—Ma foi! mon cher, je n'en sais rien et je n'ai pas l'intention de le lui demander. Je me contenterai de lui parler de son mari et je saurai ce qu'elle en pense. Je verrai aussi cette excellente baronne Dozulé qui est très bien avec elle…
—Où a-t-elle pris sa baronnie celle-là? demanda M. de Carolles qui se piquait de connaître toute la noblesse française.

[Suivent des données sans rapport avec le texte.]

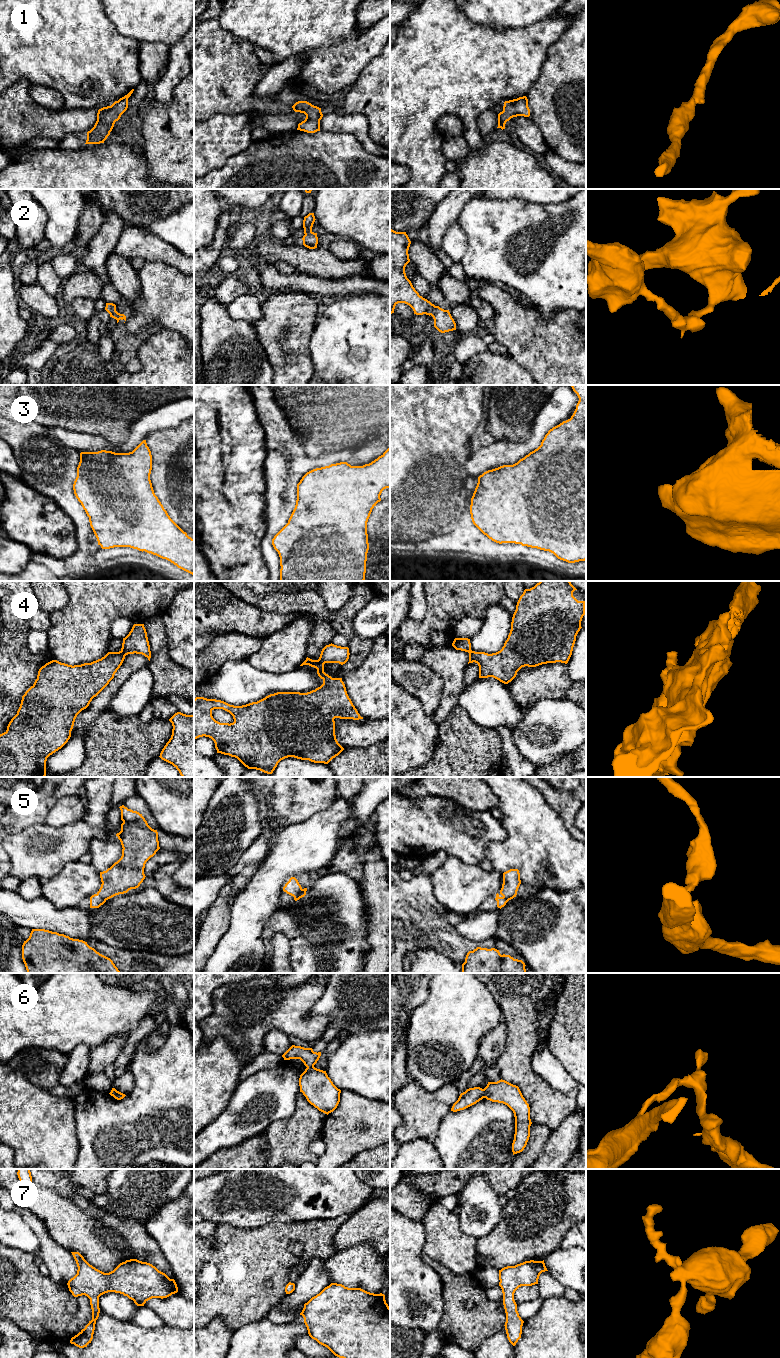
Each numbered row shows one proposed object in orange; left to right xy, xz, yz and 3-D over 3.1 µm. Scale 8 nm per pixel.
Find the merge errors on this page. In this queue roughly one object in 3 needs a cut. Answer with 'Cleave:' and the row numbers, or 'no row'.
Cleave: 4, 6

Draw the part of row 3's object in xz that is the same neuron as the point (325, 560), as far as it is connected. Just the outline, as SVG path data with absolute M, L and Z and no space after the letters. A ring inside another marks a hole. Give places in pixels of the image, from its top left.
M390 446L377 459L363 466L351 466L347 462L340 462L307 472L297 484L296 505L288 523L272 539L272 545L280 557L280 581L364 581L369 550L367 522L372 509L381 501L382 491L386 488L390 488Z

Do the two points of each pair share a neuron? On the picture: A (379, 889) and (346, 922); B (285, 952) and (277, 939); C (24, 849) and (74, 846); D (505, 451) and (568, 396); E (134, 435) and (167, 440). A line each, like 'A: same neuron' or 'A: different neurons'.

—Oh! elle ne date pas des Croisades. Son mari était le fils d'un général du premier Empire… Mais elle reçoit très bonne compagnie et c'est une femme sûre… on peut s'en rapporter à elle… et elle ne refusera pas de me renseigner sur M. de Ganges… mais je tiens à m'adresser d'abord à la marquise elle-même et je vais pousser, tout à l'heure, jusqu'à l'avenue Montaigne…
—Tu feras bien de te dépêcher, si tu tiens à ne pas tomber chez elle à l'heure du dîner.
—J'y tiens, au contraire, car je suppose qu'elle ne dîne pas tous les jours sans son mari et s'il est là, il faudra bien qu'il me reçoive. Quand j'aurai vu sur quel pied ils vivent ensemble, je saurai à quoi m'en tenir sur bien des choses.
—Il doit être fort riche, puisqu'il est à la tête de grandes entreprises, dans je ne sais quel pays. Ce serait une bonne recrue pour la grosse partie. Tu devrais le présenter au club.
—J'attendrai qu'il me demande d'être un de ses parrains… et je ne lui en servirai qu'à bon escient… lorsque je connaîtrai à fond sa biographie… ses antécédents, comme on dit au Palais de Justice.
—Et tu n'auras pas tort. Le marquisat ne fait pas le marquis et on a vu des gens entrer dans la peau d'un autre.
—Je crois que ce n'est pas le cas, mais, il vaut toujours mieux prendre ses précautions. J'imagine d'ailleurs que si M. de Ganges se présentait, il courrait grand risque d'être black-boulé.
—Pourquoi donc? Il est dans les meilleures conditions pour être admis, puisque personne ne le connaît. On n'aura rien à dire contre lui.